We availed of some low interest rate balance transfer options to invest the proceeds in the equities market and they will be coming due. Our bets have kinda paid off but I'm thinking there may be more upside to our holdings so I would rather pay the balances as they come due and of course start paying the HELOC down as our pay come in every week.


I also heard about Manulife One with the $17/month fee but was wondering if any of you know of other lenders (likely not the Big 6 banks) who are willing to do a second charge lending behind Merix Financial. I think most HELOC's are not at prime + 1/2 but I don't mind paying a bit more if I need to.


Also, have all credit unions in Ontario moved to the 65% LTV? I don't anticipate requiring to borrow too too much but of course a lender willing to still do 80% LTV is something I would consider first. 65% LTV should be doable for our needs though but since I'm starting from scratch, any lender offering 80% LTV is fine too.

Many thanks in advance.


----------



## Mortgage u/w (Feb 6, 2014)

Manulife is your best bet. Not many are willing to register a 2nd as a HELOC. Most will simply hold a HELOC as a single collateral charge.

DOF has changed the rules a while back - no HELOC can surpass 65% LTV.

Depending on the amount you need, try blending your current mortgage for the amount you need. You can also wait at maturity and switch to a lender like Scotia who offers a great STEP. You will be limited to 65% so if you need to top up to 80%, the great thing about STEP is you can get a fixed portion for the balance all while keeping 1 charge registered.


----------



## fireseeker (Jul 24, 2017)

Mortgage u/w said:


> You can also wait at maturity and switch to a lender like Scotia who offers a great STEP.


I think BMO has a similar product:
https://www.bmo.com/main/personal/loans-line-of-credit/homeowner-readiline#


----------



## internalaudit (Jan 27, 2017)

Thanks so much both.

Manulife it is likely then. I spoke to Tandia Credit Union almost a year ago and they were willing to extend 80% LTV but the special rate they were offering was around 20 bps above the typical HELOC rate. I guess most CU's may have voluntary complied with OSFI on the 65% LTV.

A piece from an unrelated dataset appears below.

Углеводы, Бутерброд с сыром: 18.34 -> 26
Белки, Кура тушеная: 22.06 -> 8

I'll check with Manulife first since I we will have the HELOC balance paid off in two to three years, at the most.


----------



## MarkLinMTG (May 2, 2018)

When is the renewal for your Merix coming up?

Manulife allows 2nd position HELOCs but with the assumption that upon maturity of your Merix, you would roll everything together into 1st position with Manulife.
You can choose not to renew with Manulife, but if you don't, your HELOC rate in 2nd position goes up by +1.00%.

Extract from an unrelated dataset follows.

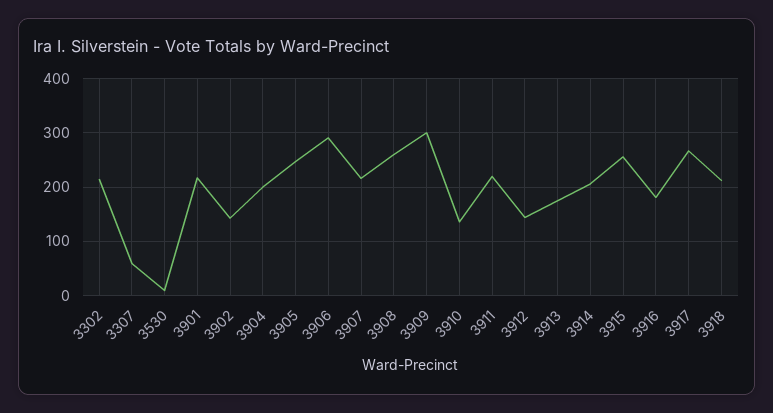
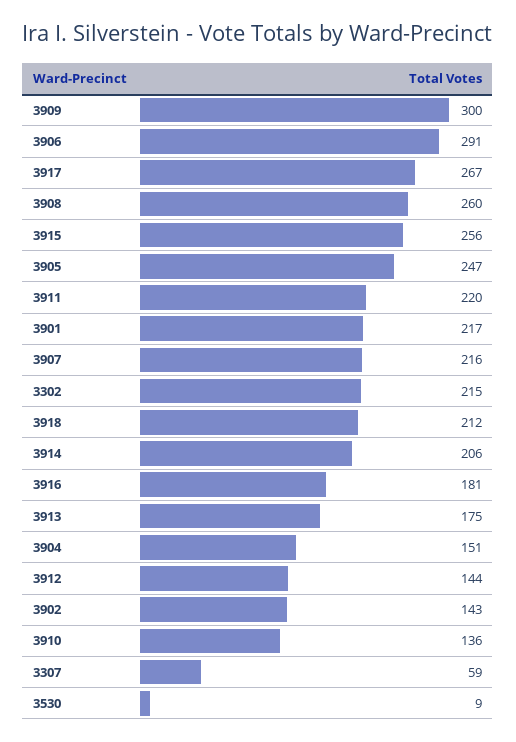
3904: 200 -> 151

Depending on how you plan on using the funds, it could also make sense to refinance and amortize the payments.


----------



## internalaudit (Jan 27, 2017)

Thanks for the additional info Mark. I didn't know that's how it worked. No wonder when perusing Manulife One's webpage, it seems a mortgage was included in the package. 

Renewal isn't until October 2020.

Right now, I don't think refinancing makes sense because we are locked in at 2.39% and doing so will just bump our mortgage rate up.


----------



## MarkLinMTG (May 2, 2018)

You're locked into a great rate so I also agree that refinancing doesn't make sense.

Manulife actually offers 2 products — Manulife Bank Select (which is like your traditional mortgage) and the Manulife One like you mentioned.
The Manulife One is your HELOC, mortgage, and every day banking account rolled into one. You can setup automatic deposits for payroll or OAS/CPP, automatic withdrawals for bill payments, make e-transfers, write cheques, and create "sub-accounts".

The sub-account is probably what you're seeing as the mortgage component included in the package. The Manulife One allows you to create multiple sub-accounts to lock in any portion into a fixed rate term. For example, you can create a sub-account for a car purchase, one for home reno project, and another for an investment so you know exactly how much interest to write-off.

I recommend it to my clients that may be planning retirement as it is more flexible than a reverse mortgage or other HELOCs.


----------